Conservation des données

Le Monde nous apprend qu’une décision de la Cour de justice de l’UE en date du 21 décembre, et passée inaperçue, pourrait compliquer largement la tâche du renseignement. Elle établit, au nom de la non-ingérence dans la vie privée, que seule une menace grave peut justifier la conservation des données par les opérateurs et fournisseurs d’accès à internet. Hélas, à part dans Minority Report, on ne sait pas à l’avance sur qui l’on va enquêter. Les services de l’État ne doivent pas accéder aux données des individus mais Le Figaro nous raconte comment les individus fournissent gracieusement leurs données à tous les créateurs d’application qui les transforment en poules aux œufs d’or. En tête, le sommeil, la nouvelle obsession des cadres stressés. Pour cela, une méthode de conditionnement des internautes. Les universités possèdent des laboratoires de persuasion technologique où l’on étudie la psychologie et l’économie comportementale pour savoir sur quel bouton appuyer dans le cerveau des individus pour les inciter à penser ou agir de telle ou telle façon en jouant, par exemple, sur les stimulations et le besoin de récompense. Mais à côté de ça, au nom de la protection des libertés, on limite les moyens des enquêteurs.

Livraison express

Libération nous raconte comment le géant de la distribution aux Etats-Unis, Walmart, connu pour son management brutal, vient de trouver un nouveau moyen de réduire ses coûts. Moyennant un petit supplément de salaire, et sur la base, bien sûr, du volontariat, les salariés vous apportent votre paquet sur le chemin du retour puisque, sur les 1,4 millions de salariés, il y en a toujours un qui habite près de chez vous.

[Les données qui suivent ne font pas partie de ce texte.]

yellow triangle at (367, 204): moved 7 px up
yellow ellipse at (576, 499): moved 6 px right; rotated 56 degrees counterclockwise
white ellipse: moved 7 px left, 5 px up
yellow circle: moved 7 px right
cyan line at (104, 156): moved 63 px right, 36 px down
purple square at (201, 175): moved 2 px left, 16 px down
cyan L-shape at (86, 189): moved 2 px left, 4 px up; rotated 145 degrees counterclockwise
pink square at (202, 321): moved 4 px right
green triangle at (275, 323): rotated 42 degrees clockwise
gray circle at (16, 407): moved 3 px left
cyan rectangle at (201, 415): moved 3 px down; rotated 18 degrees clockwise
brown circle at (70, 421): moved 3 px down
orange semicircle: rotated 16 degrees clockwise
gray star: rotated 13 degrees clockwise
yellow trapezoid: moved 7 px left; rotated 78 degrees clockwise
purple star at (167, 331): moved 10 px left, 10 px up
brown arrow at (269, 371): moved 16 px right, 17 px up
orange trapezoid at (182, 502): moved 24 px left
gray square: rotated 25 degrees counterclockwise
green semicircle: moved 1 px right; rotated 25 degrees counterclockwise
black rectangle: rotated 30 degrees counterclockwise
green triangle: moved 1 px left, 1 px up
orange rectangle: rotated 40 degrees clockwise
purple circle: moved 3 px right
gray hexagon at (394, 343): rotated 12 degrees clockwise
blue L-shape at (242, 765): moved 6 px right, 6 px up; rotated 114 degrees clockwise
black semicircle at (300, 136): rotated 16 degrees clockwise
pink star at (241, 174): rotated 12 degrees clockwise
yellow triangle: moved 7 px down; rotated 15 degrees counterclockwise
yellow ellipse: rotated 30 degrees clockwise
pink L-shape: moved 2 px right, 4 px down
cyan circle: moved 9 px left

Le Monde consacre un dossier au crépuscule des boîtes de nuit de province. Les jeunes préfèrent se retrouver entre amis, dans leur cercle. On ne côtoie plus les inconnus. Pourtant, il est une musique qui fédère toujours autant. Elle ne figure plus dans le top 20 des musiques diffusées en discothèque mais il paraît que ses notes d’introduction font se précipiter toutes les générations sur la piste de danse dans les mariages (SON). C’est l’effet Connemara. À l’origine, un orgue électronique oublié au soleil sur la plage arrière d’une voiture et qui produisait un son de cornemuse. D’où l’idée d’une chanson écossaise mais, à la bibliothèque, il n’y avait qu’une documentation sur l’Irlande. Ça marche toujours même si aujourd’hui ce n’est pas Dublin mais Londres qui est le cœur de l’Europe.